Although the Fed funds rate increased for the first time in this cycle in December, the Fed actually began to tighten significantly as soon as they began to taper their asset purchases. This can be seen in the sharp increase in the Shadow Federal Funds Rate (“SFFR”) (which takes account of the impact of quantitative easing) and significant increase in the trade weighted dollar since early 2014.

As the dollar appreciated significantly financial conditions tightened across many emerging markets, weighing on growth, encouraging capital outflows and contributing to increased financial stress that was already being pushed up by deteriorating growth in China and the unwinding of the commodity boom.

As was clear from last week’s meeting, the Fed is rightly much more nervous when it looks at the global economy and financial markets, as historically increased financial stress has fed through to weaken the real economy.

Keeping policy loose for longer does increase the risk that they will temporarily rise above 2% but having missed their inflation target for so long, a period of above target inflation wouldn't be the worst mistake that they could make!

On the other hand tightening too aggressively would be a big mistake given the poor shape of the rest of the world and fragility of financial markets.

All in all this episode demonstrates just how complicated it is for the world’s most important central bank to begin normalisation policy on its own when much of the rest of the world needs easier monetary policy.

Bob Baur: Actually, if anything, the move may have been a little too late as we are getting late in the business cycle and more typically the Fed starts its monetary transition a little earlier, so it could have happened a while ago.

It is possible that the Fed it is a bit behind the inflation curve; the price deflator for core personal consumption expenditures is rising at a 1.8% pace, up from 1.7% at the prior reading and 1.3% not long before that. This 1.8% rate is very near the Fed’s target. The core consumer price index is 2.2% and accelerating, wage growth is picking up fairly nicely, labour force participation rate is coming up and labour slack is clearly shrinking so it was timely on the Fed’s part to get started.

It is true that the rate hike has been hard on emerging markets. However, this is less a result of the Fed and more a result of the strong dollar which has already been surging for 18-20 months. Liquidity has been shrinking but the strong dollar is really helpful in some sense for emerging markets as it is re-distributing the reasonably robust growth in the U.S to the rest of the world, which is positive.

The volatility in January and February didn't really have anything to do with the Fed’s decision as this was the final capitulation of the plunge in oil prices and the strong dollar.

Daniel Morris: We don't see it as a dramatic or gross policy error.
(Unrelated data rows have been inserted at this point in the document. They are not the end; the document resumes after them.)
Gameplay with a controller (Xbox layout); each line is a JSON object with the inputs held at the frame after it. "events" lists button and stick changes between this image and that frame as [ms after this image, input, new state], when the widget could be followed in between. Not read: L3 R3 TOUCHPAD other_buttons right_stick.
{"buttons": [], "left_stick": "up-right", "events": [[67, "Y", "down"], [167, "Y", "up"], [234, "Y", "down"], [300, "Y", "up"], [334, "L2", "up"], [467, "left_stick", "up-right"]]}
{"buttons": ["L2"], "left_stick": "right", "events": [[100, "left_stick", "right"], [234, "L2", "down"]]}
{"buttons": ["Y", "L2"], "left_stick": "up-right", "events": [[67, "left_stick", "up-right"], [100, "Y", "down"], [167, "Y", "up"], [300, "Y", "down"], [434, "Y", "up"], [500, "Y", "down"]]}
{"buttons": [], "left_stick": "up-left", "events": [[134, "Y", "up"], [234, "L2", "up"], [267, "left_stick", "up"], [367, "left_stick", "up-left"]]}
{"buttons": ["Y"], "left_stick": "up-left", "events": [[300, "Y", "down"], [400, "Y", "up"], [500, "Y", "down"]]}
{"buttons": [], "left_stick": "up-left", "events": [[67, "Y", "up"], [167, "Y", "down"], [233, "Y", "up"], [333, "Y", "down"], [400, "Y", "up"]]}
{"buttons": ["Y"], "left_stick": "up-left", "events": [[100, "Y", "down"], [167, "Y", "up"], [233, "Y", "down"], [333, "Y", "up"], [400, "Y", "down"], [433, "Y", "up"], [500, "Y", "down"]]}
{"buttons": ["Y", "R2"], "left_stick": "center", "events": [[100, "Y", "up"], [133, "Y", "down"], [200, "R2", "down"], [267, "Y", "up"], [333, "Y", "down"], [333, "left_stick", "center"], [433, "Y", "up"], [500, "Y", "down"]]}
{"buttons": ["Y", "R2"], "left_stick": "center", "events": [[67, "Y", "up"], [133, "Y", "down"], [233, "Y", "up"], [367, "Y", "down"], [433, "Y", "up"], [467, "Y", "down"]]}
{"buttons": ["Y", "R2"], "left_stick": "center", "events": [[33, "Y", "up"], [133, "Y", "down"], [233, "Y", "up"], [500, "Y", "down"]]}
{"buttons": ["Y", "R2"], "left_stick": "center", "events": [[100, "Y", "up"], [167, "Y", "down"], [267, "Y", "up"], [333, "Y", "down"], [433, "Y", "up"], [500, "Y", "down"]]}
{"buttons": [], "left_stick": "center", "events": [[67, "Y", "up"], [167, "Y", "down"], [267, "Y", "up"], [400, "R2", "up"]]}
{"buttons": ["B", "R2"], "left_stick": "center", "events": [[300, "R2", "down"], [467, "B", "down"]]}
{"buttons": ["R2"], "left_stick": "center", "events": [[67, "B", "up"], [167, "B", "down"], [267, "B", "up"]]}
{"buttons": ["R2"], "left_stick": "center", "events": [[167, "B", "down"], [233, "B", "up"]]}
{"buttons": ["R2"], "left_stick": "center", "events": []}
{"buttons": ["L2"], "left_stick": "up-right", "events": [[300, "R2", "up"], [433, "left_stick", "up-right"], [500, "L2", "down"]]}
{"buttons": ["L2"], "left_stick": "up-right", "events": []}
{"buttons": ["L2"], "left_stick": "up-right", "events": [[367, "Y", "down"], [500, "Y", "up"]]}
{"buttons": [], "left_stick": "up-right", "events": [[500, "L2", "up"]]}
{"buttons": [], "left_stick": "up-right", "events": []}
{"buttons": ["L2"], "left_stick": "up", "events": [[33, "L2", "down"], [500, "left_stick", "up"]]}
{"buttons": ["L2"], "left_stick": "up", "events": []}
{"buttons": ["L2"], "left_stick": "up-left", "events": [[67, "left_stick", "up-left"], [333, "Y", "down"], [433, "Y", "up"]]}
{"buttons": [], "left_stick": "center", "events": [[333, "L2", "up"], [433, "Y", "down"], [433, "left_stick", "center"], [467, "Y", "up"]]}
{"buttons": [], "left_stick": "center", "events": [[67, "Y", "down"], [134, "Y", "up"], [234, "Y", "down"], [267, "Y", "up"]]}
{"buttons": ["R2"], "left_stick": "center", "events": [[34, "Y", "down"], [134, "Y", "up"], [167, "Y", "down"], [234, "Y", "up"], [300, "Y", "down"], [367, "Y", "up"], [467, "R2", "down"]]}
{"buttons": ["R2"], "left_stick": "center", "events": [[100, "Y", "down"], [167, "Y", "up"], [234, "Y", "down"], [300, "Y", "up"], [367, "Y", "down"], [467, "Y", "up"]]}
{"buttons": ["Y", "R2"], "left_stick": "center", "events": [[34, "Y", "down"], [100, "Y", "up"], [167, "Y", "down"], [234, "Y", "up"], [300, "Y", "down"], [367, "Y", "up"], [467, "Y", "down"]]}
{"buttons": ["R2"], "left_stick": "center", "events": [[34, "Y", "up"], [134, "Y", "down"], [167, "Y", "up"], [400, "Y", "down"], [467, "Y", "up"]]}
I tend to agree that if they had done it in September, certainly without the comments they gave relating to concern about external factors, it would have given us less volatility subsequently. When they raised that as a more prominent concern then we had anticipated we were then left thinking, ‘what did they feel about the external markets and how that would reflect their decisions’. This means that there is much less clarity on what the path is going to be going forwards.

From a fundamental U.S economic growth point of view, it was justifiable even back in September to have done a hike. Whether this would have necessarily prevented the volatility in the markets that we saw at the beginning of the year is not necessarily true.

There was never going to be an ideal time for them to suddenly go from these very low interest rates to a hike without it having some kind of impact.